Experts also planned to examine the dolphins' heads to assess whether they had been affected by military sonar.
In the United States, experts were investigating the possibility that sonar from U.S. submarines could have been responsible for a similar incident in Marathon, Florida, where 68 deep-water dolphins stranded themselves in March 2005.
A U.S. Navy task force patrols the coast of East Africa as part of counterterrorism operations. A Navy official was not immediately available for comment, but the service rarely comments on the location of submarines at sea.
Zazinbar's resorts attract many visitors who come to watch and swim with wild dolphins.
The Indo-Pacific bottlenose, humpback and spinner porpoises, commonly known as dolphins, are the most common species in Zanzibar's coastal waters, with bottlenose and humpback dolphins often found in mixed-species groups.
The most conclusive link between the use of military sonar and injury to marine mammals was observed from the stranding of beached whales in 2000 in the Bahamas. The U.S. Navy later acknowledged that sonar likely contributed to the stranding of the extremely shy species.

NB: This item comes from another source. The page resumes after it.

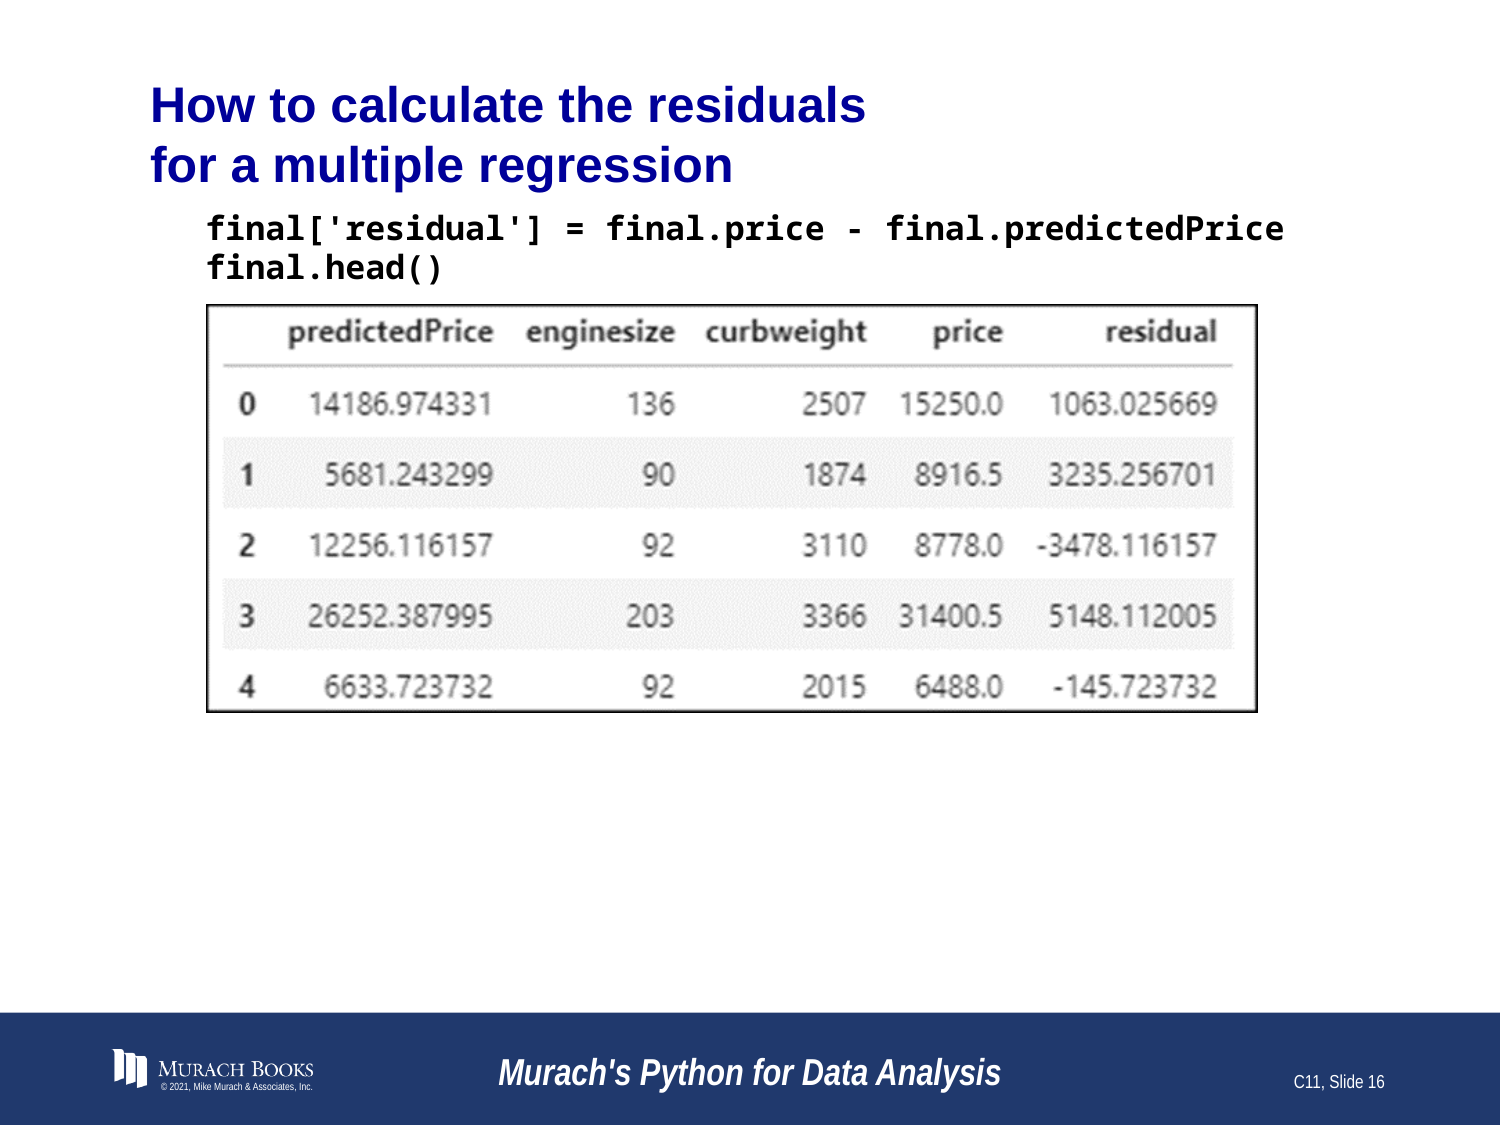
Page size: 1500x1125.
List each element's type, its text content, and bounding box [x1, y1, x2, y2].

"These animals must have been disoriented and ended up in shallow waters, where they died," fisherman Abdallah Haji, 43, said as he helped bury the dolphins near the bloodied beach.
Residents had cut open their bellies to take the animals' livers, which they use to make waterproofing material for boats.
"We have never seen this type of dolphins in our area," said the man, who has fished in Zanzibar waters for more than two decades.